» YOUR OBJECTIVE: Once every line below with "출력한다" has been counted, state the total and nothing else.

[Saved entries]
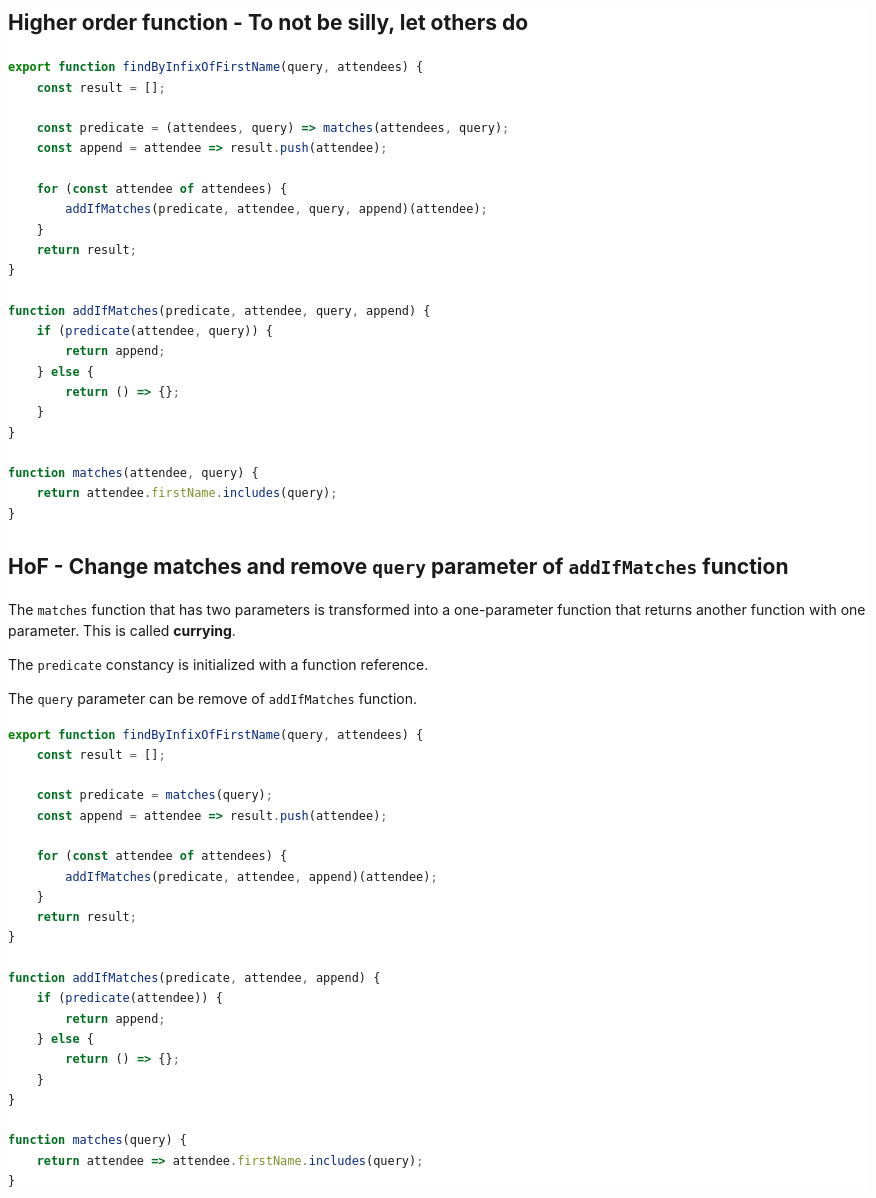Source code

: ## Higher order function - To not be silly, let others do

```js
export function findByInfixOfFirstName(query, attendees) {
    const result = [];

    const predicate = (attendees, query) => matches(attendees, query);
    const append = attendee => result.push(attendee);

    for (const attendee of attendees) {
        addIfMatches(predicate, attendee, query, append)(attendee);
    }
    return result;
}

function addIfMatches(predicate, attendee, query, append) {
    if (predicate(attendee, query)) {
        return append;
    } else {
        return () => {};
    }
}

function matches(attendee, query) {
    return attendee.firstName.includes(query);
}
```

## HoF - Change matches and remove `query` parameter of `addIfMatches` function

The `matches` function that has two parameters is transformed into a one-parameter function that returns another function with one parameter.
This is called **currying**.

The `predicate` constancy is initialized with a function reference.

The `query` parameter can be remove of `addIfMatches` function.

```js
export function findByInfixOfFirstName(query, attendees) {
    const result = [];

    const predicate = matches(query);
    const append = attendee => result.push(attendee);

    for (const attendee of attendees) {
        addIfMatches(predicate, attendee, append)(attendee);
    }
    return result;
}

function addIfMatches(predicate, attendee, append) {
    if (predicate(attendee)) {
        return append;
    } else {
        return () => {};
    }
}

function matches(query) {
    return attendee => attendee.firstName.includes(query);
}
```
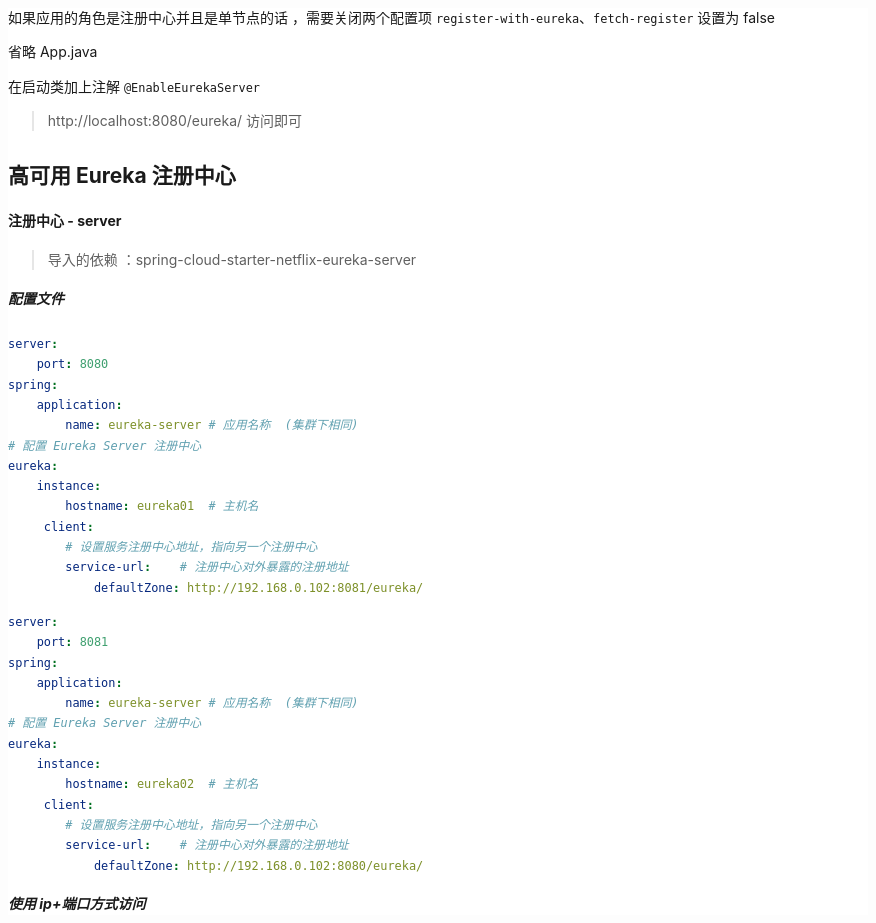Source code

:如果应用的角色是注册中心并且是单节点的话 ，需要关闭两个配置项 `register-with-eureka`、`fetch-register` 设置为 false 

省略 App.java

在启动类加上注解 `@EnableEurekaServer`

> http://localhost:8080/eureka/  访问即可





## 高可用 Eureka 注册中心



#### 注册中心 - server

> 导入的依赖 ：spring-cloud-starter-netflix-eureka-server

##### 配置文件 

```yaml
server:
	port: 8080
spring:
	application:
		name: eureka-server # 应用名称	(集群下相同)
# 配置 Eureka Server 注册中心
eureka:
	instance:
		hostname: eureka01  # 主机名
     client:
     	# 设置服务注册中心地址，指向另一个注册中心
     	service-url:	# 注册中心对外暴露的注册地址
     		defaultZone: http://192.168.0.102:8081/eureka/
```

```yaml
server:
	port: 8081
spring:
	application:
		name: eureka-server # 应用名称	(集群下相同)
# 配置 Eureka Server 注册中心
eureka:
	instance:
		hostname: eureka02  # 主机名
     client:
     	# 设置服务注册中心地址，指向另一个注册中心
     	service-url:	# 注册中心对外暴露的注册地址
     		defaultZone: http://192.168.0.102:8080/eureka/
```



##### 使用 ip+端口方式访问
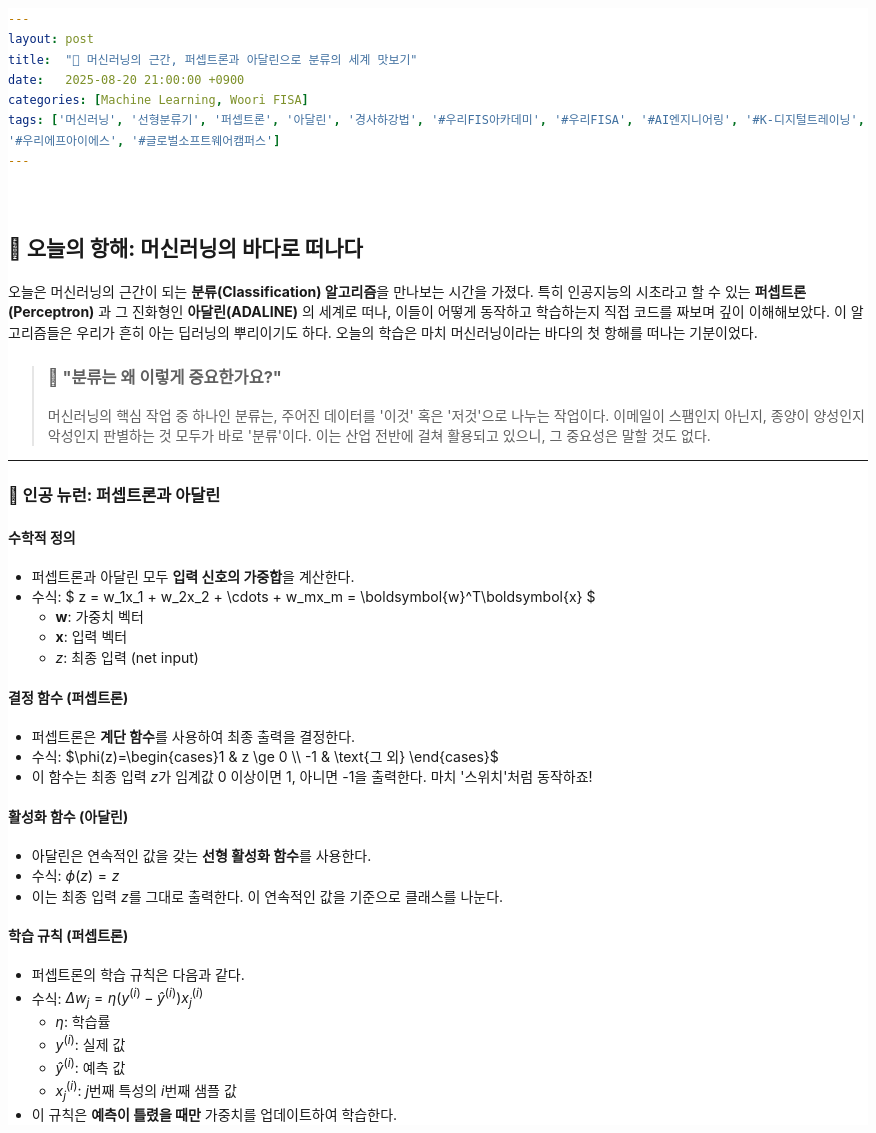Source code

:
 ```yaml
---
layout: post
title:  "🧠 머신러닝의 근간, 퍼셉트론과 아달린으로 분류의 세계 맛보기"
date:   2025-08-20 21:00:00 +0900
categories: [Machine Learning, Woori FISA]
tags: ['머신러닝', '선형분류기', '퍼셉트론', '아달린', '경사하강법', '#우리FIS아카데미', '#우리FISA', '#AI엔지니어링', '#K-디지털트레이닝', '#우리에프아이에스', '#글로벌소프트웨어캠퍼스']
---
```


<br>

## 🧠 오늘의 항해: 머신러닝의 바다로 떠나다

오늘은 머신러닝의 근간이 되는 **분류(Classification) 알고리즘**을 만나보는 시간을 가졌다. 특히 인공지능의 시초라고 할 수 있는 **퍼셉트론(Perceptron)** 과 그 진화형인 **아달린(ADALINE)** 의 세계로 떠나, 이들이 어떻게 동작하고 학습하는지 직접 코드를 짜보며 깊이 이해해보았다. 이 알고리즘들은 우리가 흔히 아는 딥러닝의 뿌리이기도 하다. 오늘의 학습은 마치 머신러닝이라는 바다의 첫 항해를 떠나는 기분이었다.

> ### :guard: "분류는 왜 이렇게 중요한가요?"
> 머신러닝의 핵심 작업 중 하나인 분류는, 주어진 데이터를 '이것' 혹은 '저것'으로 나누는 작업이다. 이메일이 스팸인지 아닌지, 종양이 양성인지 악성인지 판별하는 것 모두가 바로 '분류'이다. 이는 산업 전반에 걸쳐 활용되고 있으니, 그 중요성은 말할 것도 없다.

---

### 🧮 인공 뉴런: 퍼셉트론과 아달린

#### 수학적 정의
- 퍼셉트론과 아달린 모두 **입력 신호의 가중합**을 계산한다.
- 수식: $ z = w_1x_1 + w_2x_2 + \cdots + w_mx_m = \boldsymbol{w}^T\boldsymbol{x} $
  - $\boldsymbol{w}$: 가중치 벡터
  - $\boldsymbol{x}$: 입력 벡터
  - $z$: 최종 입력 (net input)

#### 결정 함수 (퍼셉트론)
- 퍼셉트론은 **계단 함수**를 사용하여 최종 출력을 결정한다.
- 수식: $\phi(z)=\begin{cases}1 & z \ge 0 \\ -1 & \text{그 외} \end{cases}$
- 이 함수는 최종 입력 $z$가 임계값 0 이상이면 1, 아니면 -1을 출력한다. 마치 '스위치'처럼 동작하죠!

#### 활성화 함수 (아달린)
- 아달린은 연속적인 값을 갖는 **선형 활성화 함수**를 사용한다.
- 수식: $\phi(z) = z$
- 이는 최종 입력 $z$를 그대로 출력한다. 이 연속적인 값을 기준으로 클래스를 나눈다.

#### 학습 규칙 (퍼셉트론)
- 퍼셉트론의 학습 규칙은 다음과 같다.
- 수식: $\Delta w_j = \eta(y^{(i)} - \hat{y}^{(i)})x_j^{(i)}$
  - $\eta$: 학습률
  - $y^{(i)}$: 실제 값
  - $\hat{y}^{(i)}$: 예측 값
  - $x_j^{(i)}$: $j$번째 특성의 $i$번째 샘플 값
- 이 규칙은 **예측이 틀렸을 때만** 가중치를 업데이트하여 학습한다.
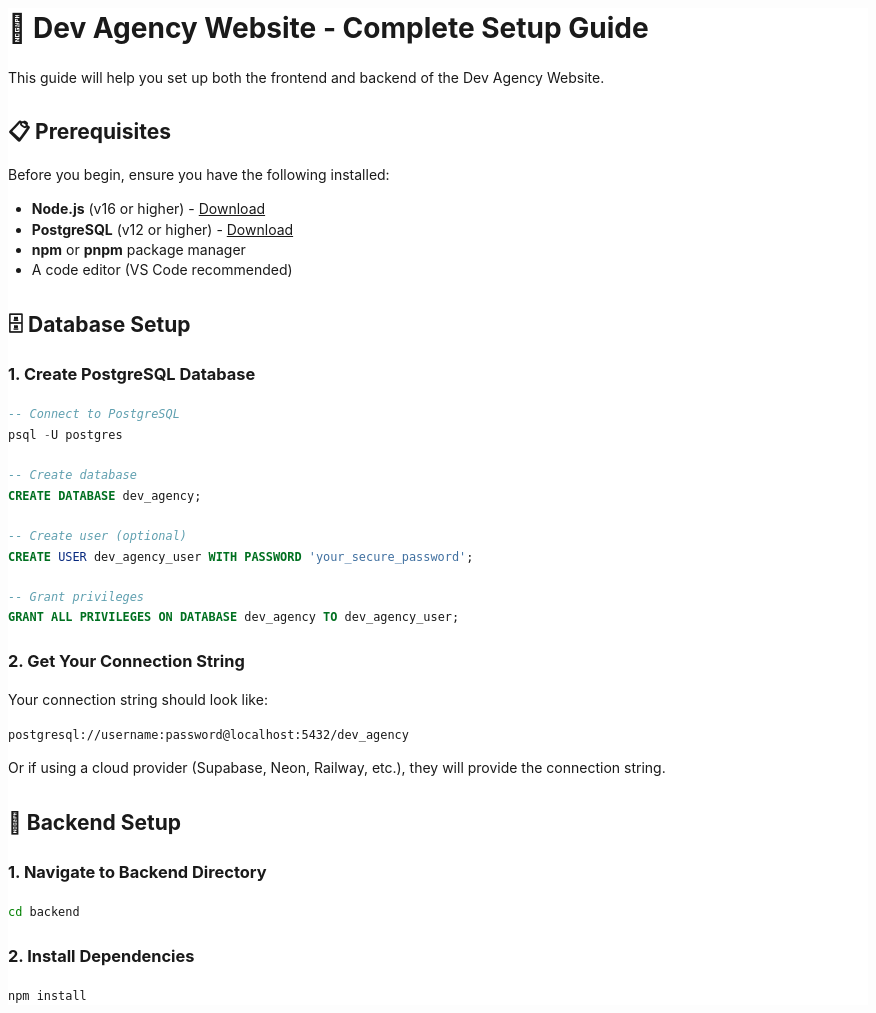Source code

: # 🚀 Dev Agency Website - Complete Setup Guide

This guide will help you set up both the frontend and backend of the Dev Agency Website.

## 📋 Prerequisites

Before you begin, ensure you have the following installed:
- **Node.js** (v16 or higher) - [Download](https://nodejs.org/)
- **PostgreSQL** (v12 or higher) - [Download](https://www.postgresql.org/download/)
- **npm** or **pnpm** package manager
- A code editor (VS Code recommended)

## 🗄️ Database Setup

### 1. Create PostgreSQL Database

```sql
-- Connect to PostgreSQL
psql -U postgres

-- Create database
CREATE DATABASE dev_agency;

-- Create user (optional)
CREATE USER dev_agency_user WITH PASSWORD 'your_secure_password';

-- Grant privileges
GRANT ALL PRIVILEGES ON DATABASE dev_agency TO dev_agency_user;
```

### 2. Get Your Connection String

Your connection string should look like:
```
postgresql://username:password@localhost:5432/dev_agency
```

Or if using a cloud provider (Supabase, Neon, Railway, etc.), they will provide the connection string.

## 🔧 Backend Setup

### 1. Navigate to Backend Directory

```bash
cd backend
```

### 2. Install Dependencies

```bash
npm install
```
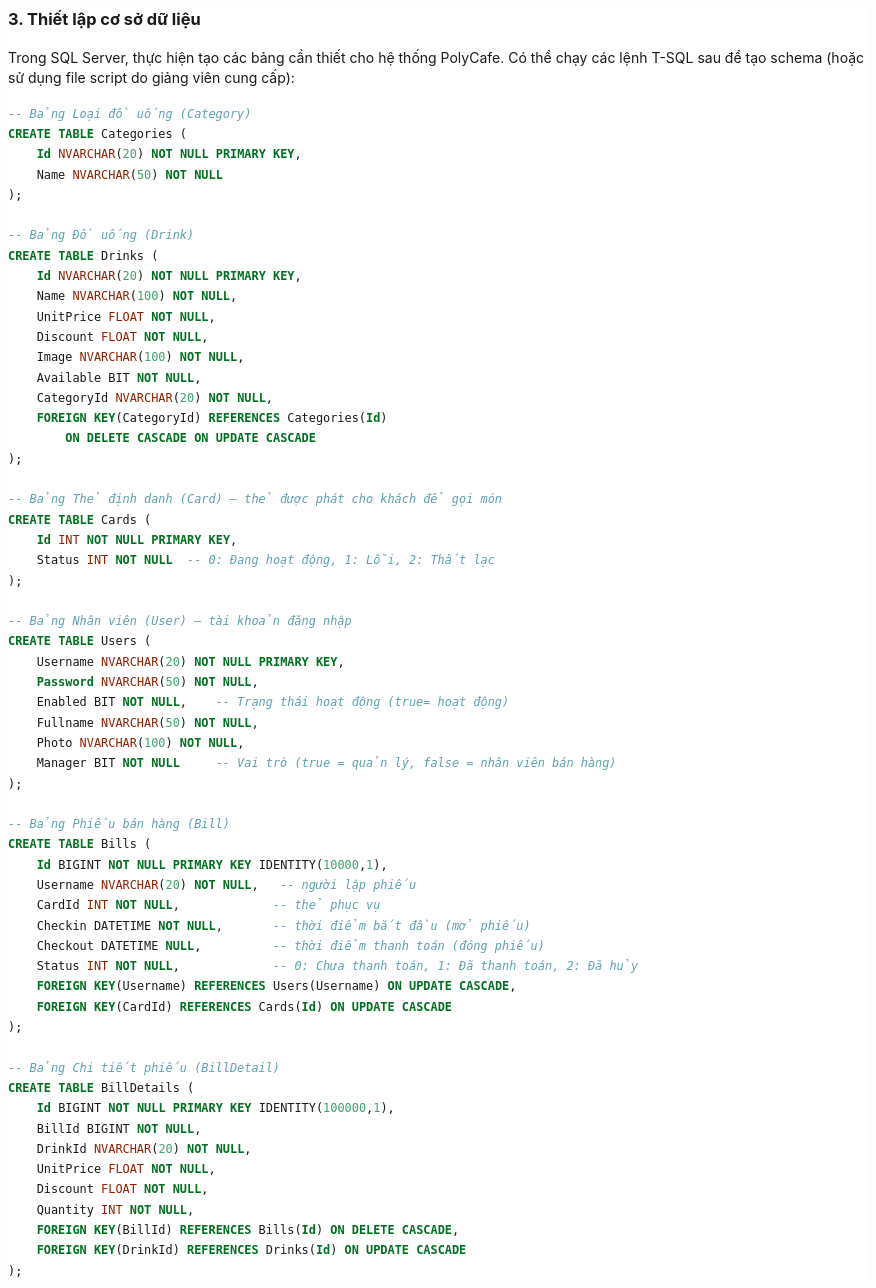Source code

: ### 3. Thiết lập cơ sở dữ liệu

Trong SQL Server, thực hiện tạo các bảng cần thiết cho hệ thống PolyCafe. Có thể chạy các lệnh T-SQL sau để tạo schema (hoặc sử dụng file script do giảng viên cung cấp):

```sql
-- Bảng Loại đồ uống (Category)
CREATE TABLE Categories (
    Id NVARCHAR(20) NOT NULL PRIMARY KEY,
    Name NVARCHAR(50) NOT NULL
);

-- Bảng Đồ uống (Drink)
CREATE TABLE Drinks (
    Id NVARCHAR(20) NOT NULL PRIMARY KEY,
    Name NVARCHAR(100) NOT NULL,
    UnitPrice FLOAT NOT NULL,
    Discount FLOAT NOT NULL,
    Image NVARCHAR(100) NOT NULL,
    Available BIT NOT NULL,
    CategoryId NVARCHAR(20) NOT NULL,
    FOREIGN KEY(CategoryId) REFERENCES Categories(Id)
        ON DELETE CASCADE ON UPDATE CASCADE
);

-- Bảng Thẻ định danh (Card) – thẻ được phát cho khách để gọi món
CREATE TABLE Cards (
    Id INT NOT NULL PRIMARY KEY,
    Status INT NOT NULL  -- 0: Đang hoạt động, 1: Lỗi, 2: Thất lạc
);

-- Bảng Nhân viên (User) – tài khoản đăng nhập
CREATE TABLE Users (
    Username NVARCHAR(20) NOT NULL PRIMARY KEY,
    Password NVARCHAR(50) NOT NULL,
    Enabled BIT NOT NULL,    -- Trạng thái hoạt động (true= hoạt động)
    Fullname NVARCHAR(50) NOT NULL,
    Photo NVARCHAR(100) NOT NULL,
    Manager BIT NOT NULL     -- Vai trò (true = quản lý, false = nhân viên bán hàng)
);

-- Bảng Phiếu bán hàng (Bill)
CREATE TABLE Bills (
    Id BIGINT NOT NULL PRIMARY KEY IDENTITY(10000,1),
    Username NVARCHAR(20) NOT NULL,   -- người lập phiếu
    CardId INT NOT NULL,             -- thẻ phục vụ
    Checkin DATETIME NOT NULL,       -- thời điểm bắt đầu (mở phiếu)
    Checkout DATETIME NULL,          -- thời điểm thanh toán (đóng phiếu)
    Status INT NOT NULL,             -- 0: Chưa thanh toán, 1: Đã thanh toán, 2: Đã hủy
    FOREIGN KEY(Username) REFERENCES Users(Username) ON UPDATE CASCADE,
    FOREIGN KEY(CardId) REFERENCES Cards(Id) ON UPDATE CASCADE
);

-- Bảng Chi tiết phiếu (BillDetail)
CREATE TABLE BillDetails (
    Id BIGINT NOT NULL PRIMARY KEY IDENTITY(100000,1),
    BillId BIGINT NOT NULL,
    DrinkId NVARCHAR(20) NOT NULL,
    UnitPrice FLOAT NOT NULL,
    Discount FLOAT NOT NULL,
    Quantity INT NOT NULL,
    FOREIGN KEY(BillId) REFERENCES Bills(Id) ON DELETE CASCADE,
    FOREIGN KEY(DrinkId) REFERENCES Drinks(Id) ON UPDATE CASCADE
);
```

» RESPONSE AREA: 2